Stored dataset items:
◆ ◆ ◆ ◆ ◆

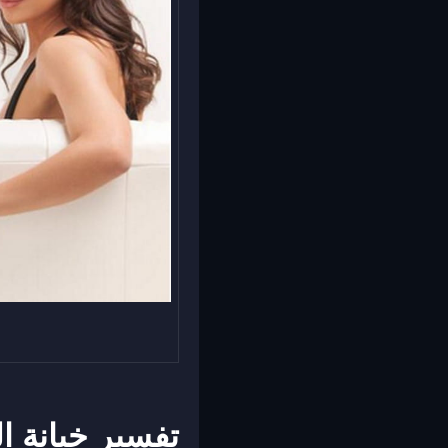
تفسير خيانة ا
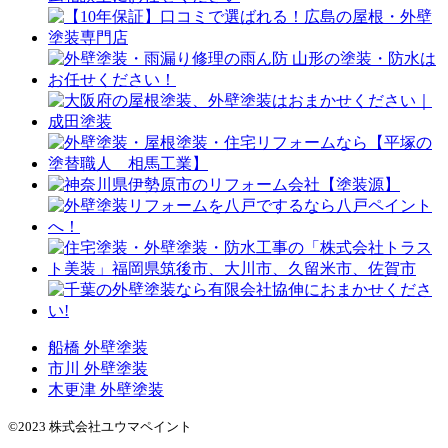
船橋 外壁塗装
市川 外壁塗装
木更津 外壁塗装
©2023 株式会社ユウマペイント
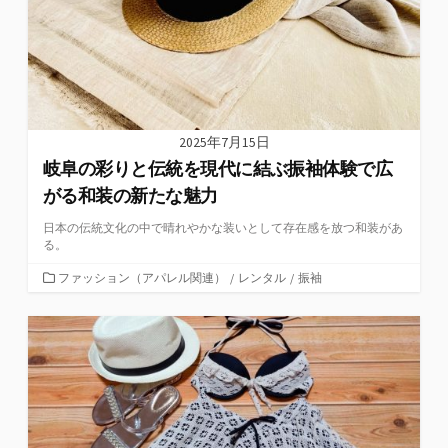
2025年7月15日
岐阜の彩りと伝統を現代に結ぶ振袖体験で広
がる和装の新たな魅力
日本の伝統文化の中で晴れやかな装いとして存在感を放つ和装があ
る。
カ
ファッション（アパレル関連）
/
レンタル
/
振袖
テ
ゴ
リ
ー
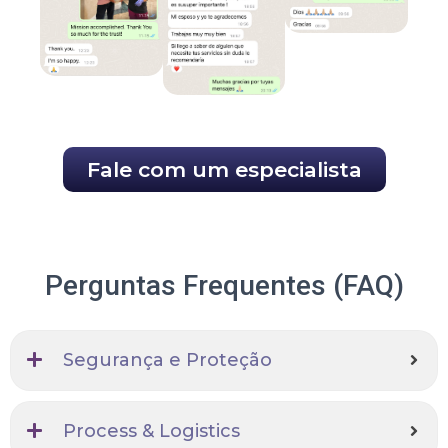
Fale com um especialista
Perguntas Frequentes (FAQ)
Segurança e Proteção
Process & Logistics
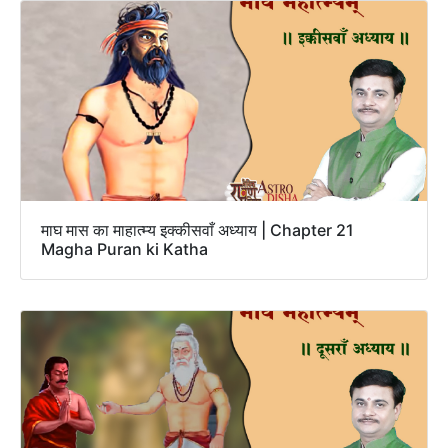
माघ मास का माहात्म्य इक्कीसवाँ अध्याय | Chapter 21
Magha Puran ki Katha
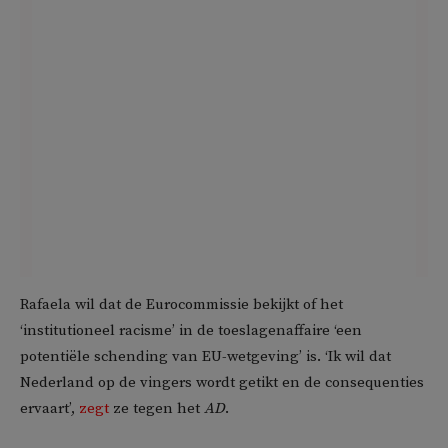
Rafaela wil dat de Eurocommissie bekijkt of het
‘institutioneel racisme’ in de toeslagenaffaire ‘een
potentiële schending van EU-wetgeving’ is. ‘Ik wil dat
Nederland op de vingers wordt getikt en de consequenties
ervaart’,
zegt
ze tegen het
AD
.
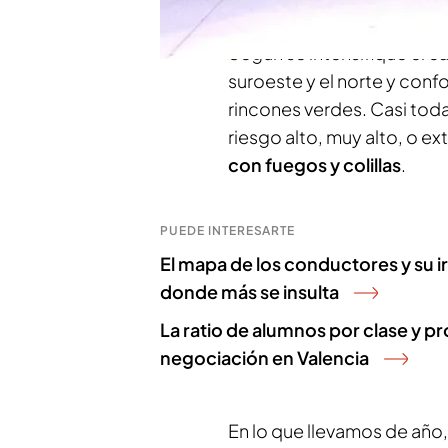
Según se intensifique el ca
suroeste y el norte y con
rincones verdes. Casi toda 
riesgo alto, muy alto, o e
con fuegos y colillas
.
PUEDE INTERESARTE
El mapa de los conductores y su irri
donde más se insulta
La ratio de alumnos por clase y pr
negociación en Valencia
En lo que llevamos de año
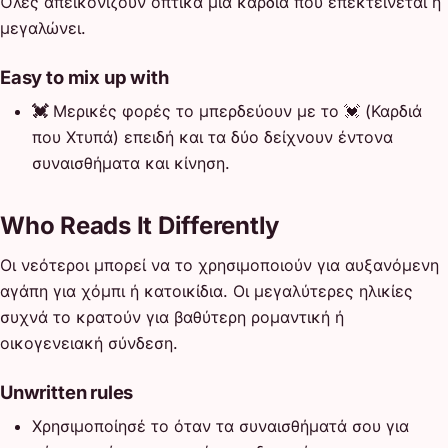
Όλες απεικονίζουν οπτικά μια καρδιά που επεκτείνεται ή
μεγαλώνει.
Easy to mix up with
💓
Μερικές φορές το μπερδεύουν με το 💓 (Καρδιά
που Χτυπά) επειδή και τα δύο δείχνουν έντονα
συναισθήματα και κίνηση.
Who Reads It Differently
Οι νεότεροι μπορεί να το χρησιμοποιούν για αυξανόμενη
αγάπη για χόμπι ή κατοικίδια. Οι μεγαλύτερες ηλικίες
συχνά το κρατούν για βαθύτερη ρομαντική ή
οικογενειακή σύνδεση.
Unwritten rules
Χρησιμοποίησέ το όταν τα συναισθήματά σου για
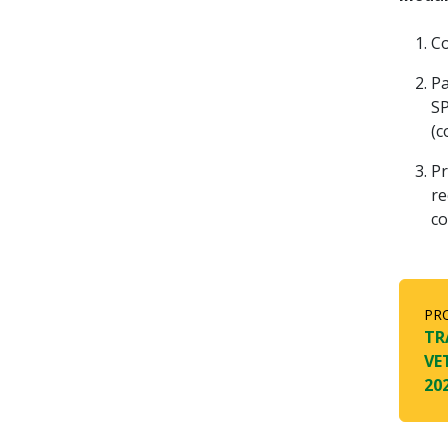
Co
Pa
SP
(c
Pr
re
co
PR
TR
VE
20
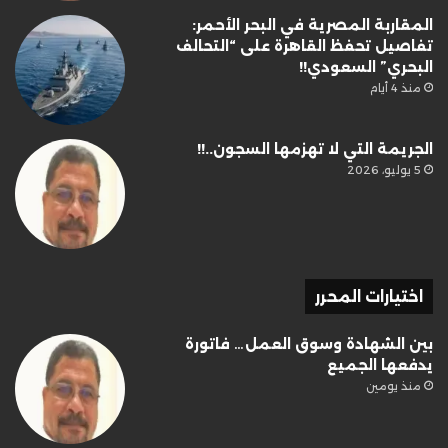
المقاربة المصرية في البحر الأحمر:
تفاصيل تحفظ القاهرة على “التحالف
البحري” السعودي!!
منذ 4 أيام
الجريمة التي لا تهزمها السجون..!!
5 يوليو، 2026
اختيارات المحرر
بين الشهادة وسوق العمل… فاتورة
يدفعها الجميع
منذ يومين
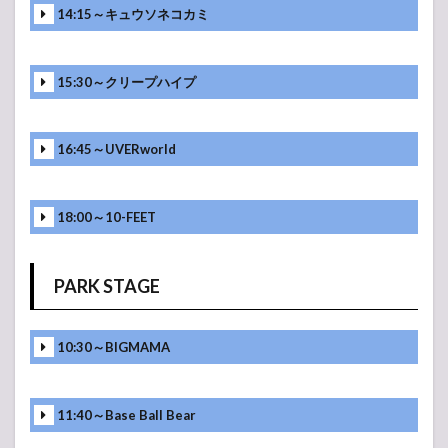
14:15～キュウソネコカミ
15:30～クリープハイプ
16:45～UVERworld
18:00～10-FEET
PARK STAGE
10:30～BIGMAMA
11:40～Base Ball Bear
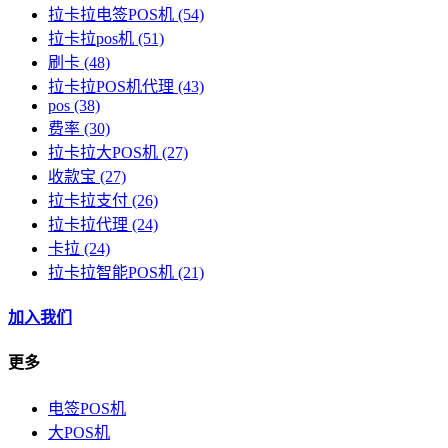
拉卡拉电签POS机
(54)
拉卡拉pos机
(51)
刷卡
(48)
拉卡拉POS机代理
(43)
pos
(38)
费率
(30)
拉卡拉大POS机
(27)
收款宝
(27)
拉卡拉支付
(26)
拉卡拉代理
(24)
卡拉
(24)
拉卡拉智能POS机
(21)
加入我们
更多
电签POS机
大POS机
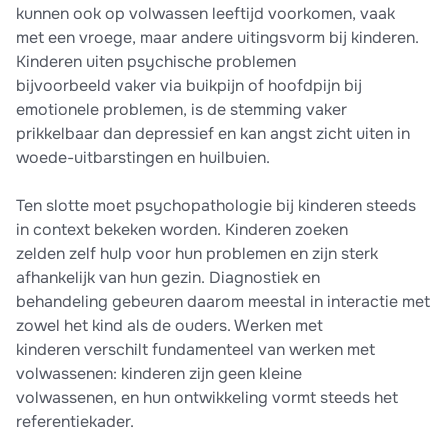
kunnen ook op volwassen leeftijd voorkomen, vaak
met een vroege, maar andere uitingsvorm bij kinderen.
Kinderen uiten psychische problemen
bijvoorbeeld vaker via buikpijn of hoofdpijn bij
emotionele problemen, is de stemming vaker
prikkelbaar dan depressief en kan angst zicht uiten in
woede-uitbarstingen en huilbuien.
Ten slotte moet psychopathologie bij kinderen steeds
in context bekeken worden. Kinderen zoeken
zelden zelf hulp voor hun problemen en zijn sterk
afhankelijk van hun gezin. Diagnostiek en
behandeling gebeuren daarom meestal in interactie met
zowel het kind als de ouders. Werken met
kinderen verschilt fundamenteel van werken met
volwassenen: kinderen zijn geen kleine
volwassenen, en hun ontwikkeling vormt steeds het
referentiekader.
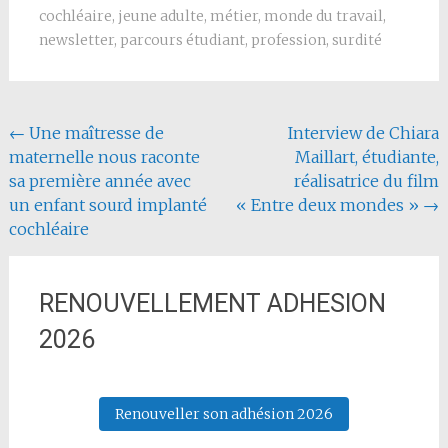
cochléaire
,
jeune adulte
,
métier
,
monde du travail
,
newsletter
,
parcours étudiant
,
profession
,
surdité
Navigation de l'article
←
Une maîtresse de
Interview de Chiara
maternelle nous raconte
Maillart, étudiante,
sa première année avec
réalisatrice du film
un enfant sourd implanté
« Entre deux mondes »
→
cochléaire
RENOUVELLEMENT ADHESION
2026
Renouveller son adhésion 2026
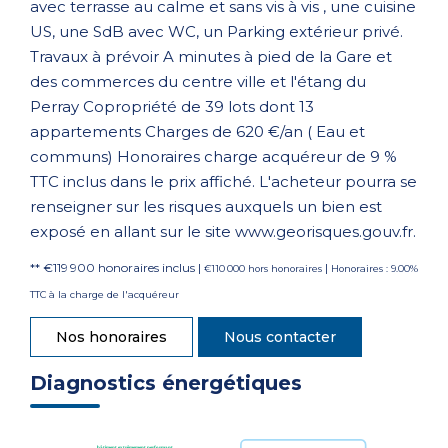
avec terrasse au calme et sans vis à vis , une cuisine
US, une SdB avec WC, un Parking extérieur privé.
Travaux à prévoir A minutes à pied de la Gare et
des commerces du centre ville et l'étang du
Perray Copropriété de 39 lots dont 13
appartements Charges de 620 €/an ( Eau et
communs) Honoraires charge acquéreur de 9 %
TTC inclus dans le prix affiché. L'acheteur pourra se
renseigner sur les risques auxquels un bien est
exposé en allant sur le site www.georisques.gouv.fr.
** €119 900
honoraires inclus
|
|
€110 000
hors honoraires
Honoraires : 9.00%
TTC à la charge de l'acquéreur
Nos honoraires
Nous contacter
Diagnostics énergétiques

◆ ◆ ◆ ◆ ◆

#### PROBLEM REQUIREMENTS:
Each line above should be written out again exactly, and no picture should appear in the copy.

#### COMPLETED TASK:
تفسير خيانة ا
船橋 外壁塗装
市川 外壁塗装
木更津 外壁塗装
©2023 株式会社ユウマペイント
2025年7月15日
岐阜の彩りと伝統を現代に結ぶ振袖体験で広
がる和装の新たな魅力
日本の伝統文化の中で晴れやかな装いとして存在感を放つ和装があ
る。
カ
ファッション（アパレル関連）
/
レンタル
/
振袖
テ
ゴ
リ
ー
Fale com um especialista
Perguntas Frequentes (FAQ)
Segurança e Proteção
Process & Logistics
माघ मास का माहात्म्य इक्कीसवाँ अध्याय | Chapter 21
Magha Puran ki Katha
Rafaela wil dat de Eurocommissie bekijkt of het
‘institutioneel racisme’ in de toeslagenaffaire ‘een
potentiële schending van EU-wetgeving’ is. ‘Ik wil dat
Nederland op de vingers wordt getikt en de consequenties
ervaart’,
zegt
ze tegen het
AD
.
Según se intensifique el ca
suroeste y el norte y con
rincones verdes. Casi toda 
riesgo alto, muy alto, o e
con fuegos y colillas
.
PUEDE INTERESARTE
El mapa de los conductores y su irri
donde más se insulta
La ratio de alumnos por clase y pr
negociación en Valencia
En lo que llevamos de año
Όλες απεικονίζουν οπτικά μια καρδιά που επεκτείνεται ή
μεγαλώνει.
Easy to mix up with
💓
Μερικές φορές το μπερδεύουν με το 💓 (Καρδιά
που Χτυπά) επειδή και τα δύο δείχνουν έντονα
συναισθήματα και κίνηση.
Who Reads It Differently
Οι νεότεροι μπορεί να το χρησιμοποιούν για αυξανόμενη
αγάπη για χόμπι ή κατοικίδια. Οι μεγαλύτερες ηλικίες
συχνά το κρατούν για βαθύτερη ρομαντική ή
οικογενειακή σύνδεση.
Unwritten rules
Χρησιμοποίησέ το όταν τα συναισθήματά σου για
Co
Pa
SP
(c
Pr
re
co
PR
TR
VE
20
المقاربة المصرية في البحر الأحمر:
تفاصيل تحفظ القاهرة على “التحالف
البحري” السعودي!!
منذ 4 أيام
الجريمة التي لا تهزمها السجون..!!
5 يوليو، 2026
اختيارات المحرر
بين الشهادة وسوق العمل… فاتورة
يدفعها الجميع
منذ يومين
14:15～キュウソネコカミ
15:30～クリープハイプ
16:45～UVERworld
18:00～10-FEET
PARK STAGE
10:30～BIGMAMA
11:40～Base Ball Bear
拉卡拉电签POS机
(54)
拉卡拉pos机
(51)
刷卡
(48)
拉卡拉POS机代理
(43)
pos
(38)
费率
(30)
拉卡拉大POS机
(27)
收款宝
(27)
拉卡拉支付
(26)
拉卡拉代理
(24)
卡拉
(24)
拉卡拉智能POS机
(21)
加入我们
更多
电签POS机
大POS机
kunnen ook op volwassen leeftijd voorkomen, vaak
met een vroege, maar andere uitingsvorm bij kinderen.
Kinderen uiten psychische problemen
bijvoorbeeld vaker via buikpijn of hoofdpijn bij
emotionele problemen, is de stemming vaker
prikkelbaar dan depressief en kan angst zicht uiten in
woede-uitbarstingen en huilbuien.
Ten slotte moet psychopathologie bij kinderen steeds
in context bekeken worden. Kinderen zoeken
zelden zelf hulp voor hun problemen en zijn sterk
afhankelijk van hun gezin. Diagnostiek en
behandeling gebeuren daarom meestal in interactie met
zowel het kind als de ouders. Werken met
kinderen verschilt fundamenteel van werken met
volwassenen: kinderen zijn geen kleine
volwassenen, en hun ontwikkeling vormt steeds het
referentiekader.
cochléaire
,
jeune adulte
,
métier
,
monde du travail
,
newsletter
,
parcours étudiant
,
profession
,
surdité
Navigation de l'article
←
Une maîtresse de
Interview de Chiara
maternelle nous raconte
Maillart, étudiante,
sa première année avec
réalisatrice du film
un enfant sourd implanté
« Entre deux mondes »
→
cochléaire
RENOUVELLEMENT ADHESION
2026
Renouveller son adhésion 2026
avec terrasse au calme et sans vis à vis , une cuisine
US, une SdB avec WC, un Parking extérieur privé.
Travaux à prévoir A minutes à pied de la Gare et
des commerces du centre ville et l'étang du
Perray Copropriété de 39 lots dont 13
appartements Charges de 620 €/an ( Eau et
communs) Honoraires charge acquéreur de 9 %
TTC inclus dans le prix affiché. L'acheteur pourra se
renseigner sur les risques auxquels un bien est
exposé en allant sur le site www.georisques.gouv.fr.
** €119 900
honoraires inclus
|
|
€110 000
hors honoraires
Honoraires : 9.00%
TTC à la charge de l'acquéreur
Nos honoraires
Nous contacter
Diagnostics énergétiques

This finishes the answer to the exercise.